Costing trust
Product and conversion costs had to move from spreadsheet correction cycles into a system-driven model.
Case pattern
An international biotech manufacturer needed a post-acquisition transformation across people, process, and technology: new transaction processes, system-driven costing, routing logic, inventory discipline, reporting, and what-if analysis that could support pricing, margin commitments, and future acquisition readiness.
Mandate
Engagement leadership: Interim Executive, Technology & Operations Transformation
This was a complete overhaul of how manufacturing activity was routed through the system. The business needed new transaction processes, clearer operational discipline, mature cost definitions, and reporting that could turn NetSuite into the trusted source for product costs, conversion costs, pricing decisions, margin commitments, and scenario planning.
Product and conversion costs had to move from spreadsheet correction cycles into a system-driven model.
Costing logic and reporting needed to support pricing decisions and margin commitments.
Different production paths, work centers, materials, and locations needed to be modeled and compared.
Manufacturing costing exposes the full operating model: how products are built, where they are produced, which materials are used, which work centers and routings are involved, how conversion costs are captured, and how those assumptions flow into pricing and margin commitments. The team needed system trust, but the underlying numbers also had to be matured and defined with a non-accounting manufacturing team.
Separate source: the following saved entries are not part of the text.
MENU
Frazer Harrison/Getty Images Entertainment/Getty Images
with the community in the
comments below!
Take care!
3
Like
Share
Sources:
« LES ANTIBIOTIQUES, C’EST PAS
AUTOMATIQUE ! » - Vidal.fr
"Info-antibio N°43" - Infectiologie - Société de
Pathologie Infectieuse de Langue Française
The work moved between macro and micro constantly. At the 10,000-foot view, the business needed a costing methodology that could support pricing strategy and margin commitments. At the individual-product level, the team had to define routings, work centers, production paths, materials, conversion costs, and the assumptions that would allow NetSuite to calculate the cost of products produced.
A major part of the work was translating manufacturing knowledge into cost-accounting inputs the system could use. That meant working with manufacturing leadership to mature the numbers, define the logic, get the data into the system, and build reporting that made the outputs useful for pricing, analysis, and decision-making.
The value creation was trust and commitments. The company needed to trust that the system could calculate product costs, conversion costs, and margin implications without relying on spreadsheet correction cycles. That trust made it possible to price more confidently, analyze manufacturing alternatives, and understand whether the business could meet its margin commitments.
This case shows the ability to connect manufacturing reality, cost accounting, system behavior, reporting, pricing, and executive commitments. It demonstrates both strategic operating-model thinking and the ability to go deep enough into routings, work centers, materials, and conversion costs to make the system trustworthy.